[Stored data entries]
# # #
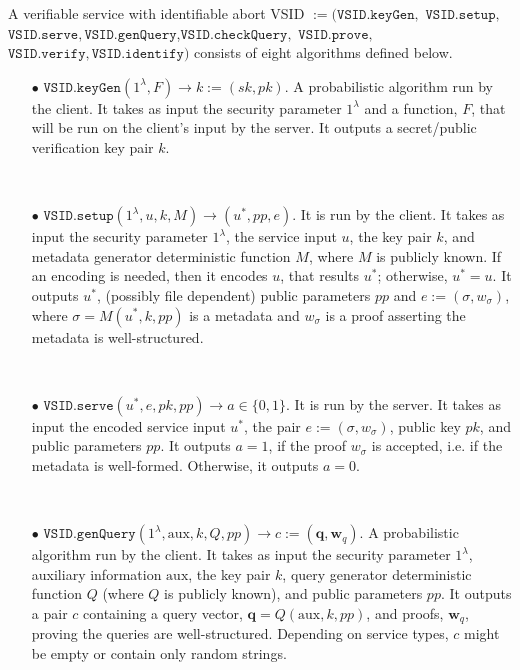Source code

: \begin{definition}\label{service-def} A verifiable service with identifiable abort  VSID $:=(\mathtt{VSID.keyGen}, $ $\mathtt{VSID.setup}, $ $\mathtt{VSID.serve},\mathtt{VSID.genQuery}$,$\mathtt{VSID.checkQuery},$ $\mathtt{VSID.prove},$ $\mathtt{VSID.verify}, \mathtt{VSID.identify})$ consists of eight algorithms defined below.


\begin{itemize}
\item[$\bullet$] $\mathtt{VSID.keyGen}(1^{\lambda},F)\rightarrow k:=(sk,pk)$.  A probabilistic algorithm run by the client. It takes as input the security parameter $1^{\lambda}$ and a function, $F$, that will be run on the client's input by the server. It outputs a secret/public verification key pair $k$. %




\

\item[$\bullet$] $\mathtt{VSID.setup}(1^{\lambda}, u,k,M)\rightarrow (u^{\scriptscriptstyle *}, {pp},e)$. It is run by the client. It takes as input the security parameter $1^{\lambda}$,  the service  input $u$,  the key pair $k$, and metadata generator deterministic function $M$, where $M$ is publicly known. If an encoding is needed, then it encodes $u$, that results $u^{\scriptscriptstyle *}$; otherwise, $u^{\scriptscriptstyle *}=u$. It outputs  $u^{\scriptscriptstyle *}$, {(possibly file dependent) public parameters $pp$} and $e:=(\sigma,w_{\sigma})$, where $\sigma=M(u^{\scriptscriptstyle *},k, {pp})$ is a metadata and $w_{\sigma}$ is a proof asserting the metadata is well-structured.  

\

\item[$\bullet$] $\mathtt{VSID.serve}(u^{\scriptscriptstyle *},e,pk, {pp})\rightarrow a\in\{0,1\}$. It is run by the server. It takes as input the encoded service input $u^{\scriptscriptstyle *}$, the pair $e:=(\sigma,w_{\sigma})$, public key $pk$, and {public parameters $pp$}. It outputs $a=1$, if the proof $w_{\sigma}$ is accepted, i.e. if the metadata is well-formed. Otherwise, it outputs $a=0$. 

\

\item[$\bullet$] $\mathtt{VSID.genQuery}(1^{\lambda},  \text{aux}, k,Q,{pp})\rightarrow c:=(\bm{q},\bm{w}_{\scriptscriptstyle q})$. A probabilistic algorithm run by the client. It takes as input the security parameter $1^{\lambda}$, auxiliary information $ \text{aux}$,  the key pair $k$,    query generator deterministic function $Q$ (where $Q$ is publicly known), and { public parameters $pp$}. It outputs a pair $c$ containing a query vector, $\bm{q}=Q( \text{aux},k,{pp})$,  and proofs, $\bm{w}_{\scriptscriptstyle q}$, proving the queries are well-structured. Depending on service types, $c$ might be  empty or  contain only random strings.






\end{itemize}
\end{definition}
# # #
Give back the entries above exactly as they stand. Leave the images out.

Source code

: \begin{definition}\label{service-def} A verifiable service with identifiable abort  VSID $:=(\mathtt{VSID.keyGen}, $ $\mathtt{VSID.setup}, $ $\mathtt{VSID.serve},\mathtt{VSID.genQuery}$,$\mathtt{VSID.checkQuery},$ $\mathtt{VSID.prove},$ $\mathtt{VSID.verify}, \mathtt{VSID.identify})$ consists of eight algorithms defined below.


\begin{itemize}
\item[$\bullet$] $\mathtt{VSID.keyGen}(1^{\lambda},F)\rightarrow k:=(sk,pk)$.  A probabilistic algorithm run by the client. It takes as input the security parameter $1^{\lambda}$ and a function, $F$, that will be run on the client's input by the server. It outputs a secret/public verification key pair $k$. %




\

\item[$\bullet$] $\mathtt{VSID.setup}(1^{\lambda}, u,k,M)\rightarrow (u^{\scriptscriptstyle *}, {pp},e)$. It is run by the client. It takes as input the security parameter $1^{\lambda}$,  the service  input $u$,  the key pair $k$, and metadata generator deterministic function $M$, where $M$ is publicly known. If an encoding is needed, then it encodes $u$, that results $u^{\scriptscriptstyle *}$; otherwise, $u^{\scriptscriptstyle *}=u$. It outputs  $u^{\scriptscriptstyle *}$, {(possibly file dependent) public parameters $pp$} and $e:=(\sigma,w_{\sigma})$, where $\sigma=M(u^{\scriptscriptstyle *},k, {pp})$ is a metadata and $w_{\sigma}$ is a proof asserting the metadata is well-structured.  

\

\item[$\bullet$] $\mathtt{VSID.serve}(u^{\scriptscriptstyle *},e,pk, {pp})\rightarrow a\in\{0,1\}$. It is run by the server. It takes as input the encoded service input $u^{\scriptscriptstyle *}$, the pair $e:=(\sigma,w_{\sigma})$, public key $pk$, and {public parameters $pp$}. It outputs $a=1$, if the proof $w_{\sigma}$ is accepted, i.e. if the metadata is well-formed. Otherwise, it outputs $a=0$. 

\

\item[$\bullet$] $\mathtt{VSID.genQuery}(1^{\lambda},  \text{aux}, k,Q,{pp})\rightarrow c:=(\bm{q},\bm{w}_{\scriptscriptstyle q})$. A probabilistic algorithm run by the client. It takes as input the security parameter $1^{\lambda}$, auxiliary information $ \text{aux}$,  the key pair $k$,    query generator deterministic function $Q$ (where $Q$ is publicly known), and { public parameters $pp$}. It outputs a pair $c$ containing a query vector, $\bm{q}=Q( \text{aux},k,{pp})$,  and proofs, $\bm{w}_{\scriptscriptstyle q}$, proving the queries are well-structured. Depending on service types, $c$ might be  empty or  contain only random strings.






\end{itemize}
\end{definition}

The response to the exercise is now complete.